The diagonals of a cyclic quadrilateral $ABCD$ meet at $P$. Let $K$ and $L$ be points on the segments $CP$ and $DP$ such that the circumcircle of $PKL$ is tangent to $CD$ at $M$. Let $X$ and $Y$ be points on the segments $AP$ and $BP$ such that $AX=CK$ and $BY=DL$. Points $Z$ and $W$ are the midpoints of $PK$ and $PL$. Prove that if $C,D,X$ and $Y$ are concyclic, then $\angle MZP = \angle MWP$.
Problem
Source: Brazil Cono Sur TST 2023 - T1/P4
Tags: cyclic quadrilateral, power of a point
SBYT
19.01.2025 09:56
$\angle YXC=\angle YDC=\angle BAC$,so $XY\parallel AB$. Then $\frac{CK}{DL}=\frac{AX}{BY}=\frac{AP}{BP}=\frac{DP}{CP}$. So $CM^2=CK\cdot CP=DL\cdot DP=DM^2$,so $M$ is the midpoint of $CD$. Let $CPDN$ be a parallelagram,so $M$ is the midpoint of $PN$,too.

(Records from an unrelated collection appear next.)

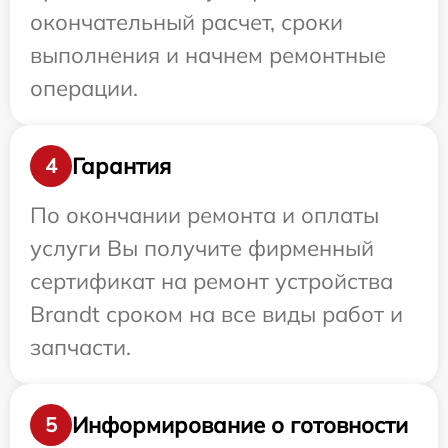
окончательный расчет, сроки
выполнения и начнем ремонтные
операции.
Гарантия
4
По окончании ремонта и оплаты
услуги Вы получите фирменный
сертификат на ремонт устройства
Brandt сроком на все виды работ и
запчасти.
Информирование о готовности
5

Then $WM\parallel LN$ and $ZM\parallel KN$. Notice that $\angle LDN=\angle KCN$ and $\frac{CK}{LD}=\frac{DP}{CP}=\frac{CN}{DN}$,so $\bigtriangleup LDN\backsim \bigtriangleup KCN$. Finally,$\angle MZP=\angle NKP=180^\circ -\angle NKC=180^\circ -\angle NLD=\angle NLP=\angle MWP$.$\Box$.
Attachments:
Thelink_20
19.01.2025 18:32
Lemma: $M$ is the midpoint of $CD$. Proof: Let $O$ be the center of $(PKL)$. Then: $AP\cdot CP = BP\cdot DP\implies (PX+AX)\cdot CP = (PY+BY)\cdot DP\implies AX\cdot CP = BY \cdot DP\implies\implies CK\cdot CP = DL\cdot DP\implies Pow_{(PKL)}C = Pow_{(PKL)}D\implies\boxed{CO=DO}$ That means the perpendicular through $M$ is the perpendicular bissector of $CD$ and we are done.$_{\blacksquare}$ Now notice that $\angle OZC = \angle OMC = 90^{\circ}\implies \angle MZC = \angle MOC$, analogously: $\angle MWD = \angle MOD\implies \angle MZC = \angle MWD\implies \angle MZP = \angle MWP.$ $_{\blacksquare}$